Now that I knew BCrypt was being used, I set a breakpoint at BCryptEncrypt. The second argument to BCryptEncrypt is a pointer to the data to be encrypted. It was difficult to tell what everything in this data buffer was, but it did contain the name of the infected computer, so my guess is that it’s all identifying information of some kind.

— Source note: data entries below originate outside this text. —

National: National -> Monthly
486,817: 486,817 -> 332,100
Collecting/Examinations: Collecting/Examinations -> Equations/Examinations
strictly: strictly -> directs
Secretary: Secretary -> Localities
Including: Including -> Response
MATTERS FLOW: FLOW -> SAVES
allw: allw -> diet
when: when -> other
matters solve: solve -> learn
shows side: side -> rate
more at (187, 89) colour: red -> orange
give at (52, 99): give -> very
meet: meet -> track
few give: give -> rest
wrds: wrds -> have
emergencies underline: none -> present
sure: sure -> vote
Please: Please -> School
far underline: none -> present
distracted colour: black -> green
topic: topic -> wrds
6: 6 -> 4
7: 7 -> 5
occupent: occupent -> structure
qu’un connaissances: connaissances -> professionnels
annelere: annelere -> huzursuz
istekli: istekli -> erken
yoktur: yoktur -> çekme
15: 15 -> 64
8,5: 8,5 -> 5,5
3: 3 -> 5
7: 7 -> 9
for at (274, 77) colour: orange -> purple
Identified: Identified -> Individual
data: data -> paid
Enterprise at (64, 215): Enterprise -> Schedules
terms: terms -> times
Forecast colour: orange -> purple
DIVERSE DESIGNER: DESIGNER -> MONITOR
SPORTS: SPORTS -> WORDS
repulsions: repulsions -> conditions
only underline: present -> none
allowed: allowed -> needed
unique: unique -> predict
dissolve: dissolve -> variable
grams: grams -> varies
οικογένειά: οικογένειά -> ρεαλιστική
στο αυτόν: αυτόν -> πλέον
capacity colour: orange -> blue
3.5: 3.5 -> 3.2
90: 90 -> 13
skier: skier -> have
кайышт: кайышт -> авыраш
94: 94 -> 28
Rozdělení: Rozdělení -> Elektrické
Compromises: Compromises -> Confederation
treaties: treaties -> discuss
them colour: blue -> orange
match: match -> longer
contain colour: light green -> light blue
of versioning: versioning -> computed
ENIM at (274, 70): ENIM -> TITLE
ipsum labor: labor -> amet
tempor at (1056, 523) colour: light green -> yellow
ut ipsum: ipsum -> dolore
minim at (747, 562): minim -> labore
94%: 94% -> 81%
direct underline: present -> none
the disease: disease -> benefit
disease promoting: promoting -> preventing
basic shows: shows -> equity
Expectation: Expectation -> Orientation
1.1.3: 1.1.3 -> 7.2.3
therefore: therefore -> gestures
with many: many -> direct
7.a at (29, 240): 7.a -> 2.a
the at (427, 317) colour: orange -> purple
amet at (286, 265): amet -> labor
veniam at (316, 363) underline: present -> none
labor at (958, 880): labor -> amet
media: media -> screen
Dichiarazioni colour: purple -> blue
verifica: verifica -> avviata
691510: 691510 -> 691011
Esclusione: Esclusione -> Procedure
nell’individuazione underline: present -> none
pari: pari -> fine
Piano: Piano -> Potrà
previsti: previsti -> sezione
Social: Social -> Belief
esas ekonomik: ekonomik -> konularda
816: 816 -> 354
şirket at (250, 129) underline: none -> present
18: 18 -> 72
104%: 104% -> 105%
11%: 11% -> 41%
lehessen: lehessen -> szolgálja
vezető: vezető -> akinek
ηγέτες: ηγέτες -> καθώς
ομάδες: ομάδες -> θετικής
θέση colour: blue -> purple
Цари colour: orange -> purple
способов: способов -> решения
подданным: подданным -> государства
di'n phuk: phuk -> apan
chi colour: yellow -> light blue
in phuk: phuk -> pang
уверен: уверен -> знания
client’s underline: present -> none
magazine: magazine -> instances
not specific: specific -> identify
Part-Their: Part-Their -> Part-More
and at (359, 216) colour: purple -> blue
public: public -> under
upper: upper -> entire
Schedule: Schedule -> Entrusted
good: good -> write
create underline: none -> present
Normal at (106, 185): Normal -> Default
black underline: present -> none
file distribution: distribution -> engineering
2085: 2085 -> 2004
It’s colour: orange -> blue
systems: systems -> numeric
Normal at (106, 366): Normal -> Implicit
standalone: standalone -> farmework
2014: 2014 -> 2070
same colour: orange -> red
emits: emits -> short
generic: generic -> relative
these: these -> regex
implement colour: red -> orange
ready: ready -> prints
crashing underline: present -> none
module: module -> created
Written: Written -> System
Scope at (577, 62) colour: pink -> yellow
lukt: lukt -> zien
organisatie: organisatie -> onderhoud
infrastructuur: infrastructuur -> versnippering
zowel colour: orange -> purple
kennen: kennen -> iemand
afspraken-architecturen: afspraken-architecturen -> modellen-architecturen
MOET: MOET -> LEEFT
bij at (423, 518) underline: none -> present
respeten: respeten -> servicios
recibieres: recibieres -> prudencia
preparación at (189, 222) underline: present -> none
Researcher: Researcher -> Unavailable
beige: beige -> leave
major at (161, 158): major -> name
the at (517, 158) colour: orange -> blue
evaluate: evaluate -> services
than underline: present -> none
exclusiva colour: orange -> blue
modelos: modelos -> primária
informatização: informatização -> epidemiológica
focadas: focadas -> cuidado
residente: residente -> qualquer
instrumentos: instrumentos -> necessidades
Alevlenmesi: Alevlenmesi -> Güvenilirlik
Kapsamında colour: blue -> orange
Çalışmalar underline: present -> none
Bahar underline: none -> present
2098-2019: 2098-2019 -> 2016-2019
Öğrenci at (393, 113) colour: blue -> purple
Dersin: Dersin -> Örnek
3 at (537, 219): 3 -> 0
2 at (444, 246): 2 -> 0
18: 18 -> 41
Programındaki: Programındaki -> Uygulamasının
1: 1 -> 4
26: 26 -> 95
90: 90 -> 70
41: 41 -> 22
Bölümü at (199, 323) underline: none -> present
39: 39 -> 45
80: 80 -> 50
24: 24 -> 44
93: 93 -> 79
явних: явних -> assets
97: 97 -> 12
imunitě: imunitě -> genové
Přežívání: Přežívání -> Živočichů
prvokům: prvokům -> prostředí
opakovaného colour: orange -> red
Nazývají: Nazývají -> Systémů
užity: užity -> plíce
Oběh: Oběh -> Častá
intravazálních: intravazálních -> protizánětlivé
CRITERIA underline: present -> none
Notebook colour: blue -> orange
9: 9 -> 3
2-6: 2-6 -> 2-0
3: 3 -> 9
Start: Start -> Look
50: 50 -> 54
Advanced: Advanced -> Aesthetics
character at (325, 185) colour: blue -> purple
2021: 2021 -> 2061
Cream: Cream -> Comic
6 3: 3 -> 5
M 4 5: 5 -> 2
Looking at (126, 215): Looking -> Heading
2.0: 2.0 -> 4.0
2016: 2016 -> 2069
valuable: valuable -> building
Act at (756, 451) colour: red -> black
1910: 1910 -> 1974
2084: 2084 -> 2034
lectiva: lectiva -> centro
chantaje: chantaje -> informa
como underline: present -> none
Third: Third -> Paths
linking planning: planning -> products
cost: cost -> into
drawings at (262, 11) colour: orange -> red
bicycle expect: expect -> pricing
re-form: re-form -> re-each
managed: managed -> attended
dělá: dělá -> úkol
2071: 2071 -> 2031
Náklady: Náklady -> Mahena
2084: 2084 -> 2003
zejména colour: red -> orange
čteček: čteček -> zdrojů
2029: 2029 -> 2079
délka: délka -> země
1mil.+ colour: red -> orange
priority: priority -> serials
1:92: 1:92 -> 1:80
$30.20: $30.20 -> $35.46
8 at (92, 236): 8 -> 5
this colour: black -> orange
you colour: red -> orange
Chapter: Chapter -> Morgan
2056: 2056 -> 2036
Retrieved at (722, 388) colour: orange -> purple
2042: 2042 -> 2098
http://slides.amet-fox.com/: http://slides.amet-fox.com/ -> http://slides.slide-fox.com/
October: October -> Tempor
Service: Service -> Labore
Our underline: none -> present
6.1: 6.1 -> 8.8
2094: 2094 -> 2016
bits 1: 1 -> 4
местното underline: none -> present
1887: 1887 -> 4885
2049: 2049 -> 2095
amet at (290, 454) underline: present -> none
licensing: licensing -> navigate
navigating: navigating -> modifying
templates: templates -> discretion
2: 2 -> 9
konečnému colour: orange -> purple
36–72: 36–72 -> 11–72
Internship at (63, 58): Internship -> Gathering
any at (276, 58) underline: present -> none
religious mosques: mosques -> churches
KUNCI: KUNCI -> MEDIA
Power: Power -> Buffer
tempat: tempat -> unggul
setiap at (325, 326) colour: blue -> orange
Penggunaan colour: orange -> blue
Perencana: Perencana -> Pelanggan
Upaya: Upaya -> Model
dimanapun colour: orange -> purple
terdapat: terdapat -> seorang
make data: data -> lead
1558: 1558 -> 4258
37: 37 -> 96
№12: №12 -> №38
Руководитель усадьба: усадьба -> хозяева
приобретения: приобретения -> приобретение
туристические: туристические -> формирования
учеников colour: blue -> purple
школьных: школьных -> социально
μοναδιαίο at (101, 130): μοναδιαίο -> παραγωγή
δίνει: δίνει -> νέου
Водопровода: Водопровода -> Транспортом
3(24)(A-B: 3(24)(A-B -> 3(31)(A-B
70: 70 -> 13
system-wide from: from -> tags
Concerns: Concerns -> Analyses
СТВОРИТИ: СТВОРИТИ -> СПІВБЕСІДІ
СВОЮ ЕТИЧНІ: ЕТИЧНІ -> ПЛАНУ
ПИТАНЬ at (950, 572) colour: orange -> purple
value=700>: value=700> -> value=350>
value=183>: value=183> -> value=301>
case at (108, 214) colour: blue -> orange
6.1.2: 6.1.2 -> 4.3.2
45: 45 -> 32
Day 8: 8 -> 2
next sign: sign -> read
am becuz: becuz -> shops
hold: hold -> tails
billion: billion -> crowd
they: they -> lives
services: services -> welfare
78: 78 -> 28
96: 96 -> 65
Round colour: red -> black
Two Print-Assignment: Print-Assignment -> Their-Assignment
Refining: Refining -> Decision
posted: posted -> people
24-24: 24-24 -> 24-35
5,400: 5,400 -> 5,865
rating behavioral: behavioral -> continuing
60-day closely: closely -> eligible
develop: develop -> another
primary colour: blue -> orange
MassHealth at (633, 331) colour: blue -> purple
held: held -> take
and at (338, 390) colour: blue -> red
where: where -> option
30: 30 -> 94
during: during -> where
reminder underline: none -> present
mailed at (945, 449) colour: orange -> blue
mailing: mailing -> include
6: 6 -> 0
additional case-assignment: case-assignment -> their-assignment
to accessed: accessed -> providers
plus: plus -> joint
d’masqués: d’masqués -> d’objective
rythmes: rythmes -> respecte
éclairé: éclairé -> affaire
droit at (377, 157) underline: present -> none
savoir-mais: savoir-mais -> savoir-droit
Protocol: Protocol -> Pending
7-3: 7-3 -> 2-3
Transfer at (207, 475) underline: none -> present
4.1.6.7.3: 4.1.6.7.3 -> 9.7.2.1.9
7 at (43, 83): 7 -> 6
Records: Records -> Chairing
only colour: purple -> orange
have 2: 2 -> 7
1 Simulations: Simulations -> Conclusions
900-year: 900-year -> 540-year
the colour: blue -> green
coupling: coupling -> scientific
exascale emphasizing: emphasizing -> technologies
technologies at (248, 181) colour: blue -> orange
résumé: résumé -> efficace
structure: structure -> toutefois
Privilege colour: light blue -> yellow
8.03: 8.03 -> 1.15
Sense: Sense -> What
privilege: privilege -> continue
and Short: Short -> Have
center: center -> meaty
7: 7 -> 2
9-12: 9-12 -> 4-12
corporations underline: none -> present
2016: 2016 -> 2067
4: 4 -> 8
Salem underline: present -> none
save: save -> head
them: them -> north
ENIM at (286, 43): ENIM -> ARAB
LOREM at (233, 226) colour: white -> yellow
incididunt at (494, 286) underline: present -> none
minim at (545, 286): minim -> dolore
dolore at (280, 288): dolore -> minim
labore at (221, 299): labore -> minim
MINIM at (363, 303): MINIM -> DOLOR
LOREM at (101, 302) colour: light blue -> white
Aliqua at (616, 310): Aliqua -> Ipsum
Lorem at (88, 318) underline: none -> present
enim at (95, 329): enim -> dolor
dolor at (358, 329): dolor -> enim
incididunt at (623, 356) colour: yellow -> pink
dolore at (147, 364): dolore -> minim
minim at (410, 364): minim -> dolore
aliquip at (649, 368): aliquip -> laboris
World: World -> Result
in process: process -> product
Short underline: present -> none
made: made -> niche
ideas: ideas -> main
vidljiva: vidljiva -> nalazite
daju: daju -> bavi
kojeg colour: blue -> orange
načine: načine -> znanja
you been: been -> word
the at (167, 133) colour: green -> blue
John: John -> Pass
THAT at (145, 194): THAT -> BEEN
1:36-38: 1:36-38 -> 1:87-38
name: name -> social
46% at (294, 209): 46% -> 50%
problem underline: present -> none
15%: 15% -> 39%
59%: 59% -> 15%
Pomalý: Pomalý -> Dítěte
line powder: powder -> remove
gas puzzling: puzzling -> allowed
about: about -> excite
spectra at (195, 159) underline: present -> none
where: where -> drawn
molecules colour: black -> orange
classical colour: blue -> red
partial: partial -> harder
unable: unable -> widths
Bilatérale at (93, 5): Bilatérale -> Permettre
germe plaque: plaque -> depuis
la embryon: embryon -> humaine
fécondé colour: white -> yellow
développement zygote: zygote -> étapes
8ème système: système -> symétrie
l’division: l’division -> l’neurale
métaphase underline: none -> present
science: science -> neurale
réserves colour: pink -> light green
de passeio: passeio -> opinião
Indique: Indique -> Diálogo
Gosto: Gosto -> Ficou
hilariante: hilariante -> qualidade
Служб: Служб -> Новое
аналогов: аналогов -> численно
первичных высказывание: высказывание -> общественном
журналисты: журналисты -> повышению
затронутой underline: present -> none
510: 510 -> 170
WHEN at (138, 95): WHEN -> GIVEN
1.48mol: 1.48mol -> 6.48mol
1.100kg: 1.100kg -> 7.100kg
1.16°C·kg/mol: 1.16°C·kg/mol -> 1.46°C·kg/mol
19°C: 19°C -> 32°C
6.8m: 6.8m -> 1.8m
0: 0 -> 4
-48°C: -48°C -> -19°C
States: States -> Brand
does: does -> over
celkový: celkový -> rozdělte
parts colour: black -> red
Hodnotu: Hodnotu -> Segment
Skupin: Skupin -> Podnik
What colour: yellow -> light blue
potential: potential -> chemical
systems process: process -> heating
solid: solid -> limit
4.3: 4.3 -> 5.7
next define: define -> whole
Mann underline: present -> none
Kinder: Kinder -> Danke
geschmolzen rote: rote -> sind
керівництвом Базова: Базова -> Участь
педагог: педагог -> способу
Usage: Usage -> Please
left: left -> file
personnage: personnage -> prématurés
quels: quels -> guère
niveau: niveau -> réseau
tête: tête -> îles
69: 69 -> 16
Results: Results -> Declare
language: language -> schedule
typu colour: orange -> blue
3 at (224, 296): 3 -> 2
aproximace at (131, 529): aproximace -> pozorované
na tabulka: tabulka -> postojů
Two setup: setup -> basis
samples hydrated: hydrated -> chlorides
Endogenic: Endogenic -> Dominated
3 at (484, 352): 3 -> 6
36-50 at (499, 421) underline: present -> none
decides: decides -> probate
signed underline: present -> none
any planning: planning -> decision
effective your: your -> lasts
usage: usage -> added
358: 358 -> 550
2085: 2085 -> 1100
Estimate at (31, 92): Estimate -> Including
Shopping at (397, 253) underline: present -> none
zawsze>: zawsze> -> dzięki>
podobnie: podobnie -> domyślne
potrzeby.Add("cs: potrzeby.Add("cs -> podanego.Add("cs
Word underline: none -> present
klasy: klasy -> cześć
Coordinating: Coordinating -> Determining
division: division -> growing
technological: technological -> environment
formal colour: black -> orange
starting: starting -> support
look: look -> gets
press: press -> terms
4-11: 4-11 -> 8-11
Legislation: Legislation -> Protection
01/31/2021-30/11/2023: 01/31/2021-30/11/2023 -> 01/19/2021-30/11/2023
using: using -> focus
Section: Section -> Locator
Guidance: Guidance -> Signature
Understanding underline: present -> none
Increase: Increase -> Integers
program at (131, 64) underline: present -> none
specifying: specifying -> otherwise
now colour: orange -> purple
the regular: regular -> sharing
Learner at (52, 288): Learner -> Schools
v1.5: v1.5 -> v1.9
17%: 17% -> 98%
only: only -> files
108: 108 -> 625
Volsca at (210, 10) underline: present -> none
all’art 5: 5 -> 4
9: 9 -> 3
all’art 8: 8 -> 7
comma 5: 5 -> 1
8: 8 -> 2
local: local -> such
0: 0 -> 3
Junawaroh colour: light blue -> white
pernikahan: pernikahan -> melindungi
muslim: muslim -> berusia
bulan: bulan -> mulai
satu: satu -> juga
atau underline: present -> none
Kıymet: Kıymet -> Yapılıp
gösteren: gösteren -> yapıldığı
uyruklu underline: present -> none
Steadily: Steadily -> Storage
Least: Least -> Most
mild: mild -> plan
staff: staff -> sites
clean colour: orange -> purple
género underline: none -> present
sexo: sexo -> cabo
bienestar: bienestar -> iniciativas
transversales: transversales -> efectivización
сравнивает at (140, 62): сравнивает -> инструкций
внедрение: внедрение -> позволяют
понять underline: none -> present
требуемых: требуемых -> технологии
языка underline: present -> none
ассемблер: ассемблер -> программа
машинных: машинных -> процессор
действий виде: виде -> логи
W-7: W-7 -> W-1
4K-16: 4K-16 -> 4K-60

The first argument to BCryptEncrypt is a BCRYPT_KEY_HANDLE struct corresponding to the encryption key. I eventually noticed a 32-byte value that looked like the key itself. This eventually proved to be an AES key in CBC mode, using an IV of zero.

Network Activity

The program repeatedly attempts to contact its C2 servers at port 80, 443, 7080, or 8080. Each request is of a form similar to the following:

[2022-12-24 11:04:38] [65813] [https_443_tcp 67312] [10.0.0.3:44624] connect 
[2022-12-24 11:04:38] [65813] [https_443_tcp 67312] [10.0.0.3:44624] recv: GET /jgmVJehRSbWmVZpyyHuYgnsxkTkjFswtLPOWMdaKBjWknn HTTP/1.1 
[2022-12-24 11:04:38] [65813] [https_443_tcp 67312} [10.0.0.3:44624] recv: Cookie: XFGojYhNm=qB51M5FmBrQr2QL0h9q0d+j9/0v0yL31buQC3c13xyhOhwig7oSz5qF2J1IproW5k6uhWeKLV0vfQp6DL+d8taRstSvV7syWiYYQ7b0fEv4ka+UYR4Lr4CC9U/UJsYcElg6w1lp9hqLa3YZ1CGybtymAf+RMMC6rGZTrBcRhRHubbqHJw3T3rJ62/DZBuav5+cxsp3mu+laqkR3MfPyVx/jlLnZQODV7JOi2bBTGvVy7cewAqg3owVYcIdRnR92DjVRQOQUikQbCkTwlJ+bKnZ038J3FF+CWjeBOOCAY8BQrTGeMGvGucjgrkzWYDwpQ

The base64-encoded data in the Cookie parameter contains the AES-encrypted data discussed earlier. Unfortunately, without knowing what kind of response the C2 server would send back, I wasn’t able to progress further.

Final Thoughts

In the end, I was able to figure out how to do most of the deobfuscation I had wanted to do. Once I discovered the hash function that was being used to call Windows library functions, the sample was much easier to understand. In addition, I’m definitely going to spend more time learning Binary Ninja scripting, as it proved to be extremely helpful for this sample.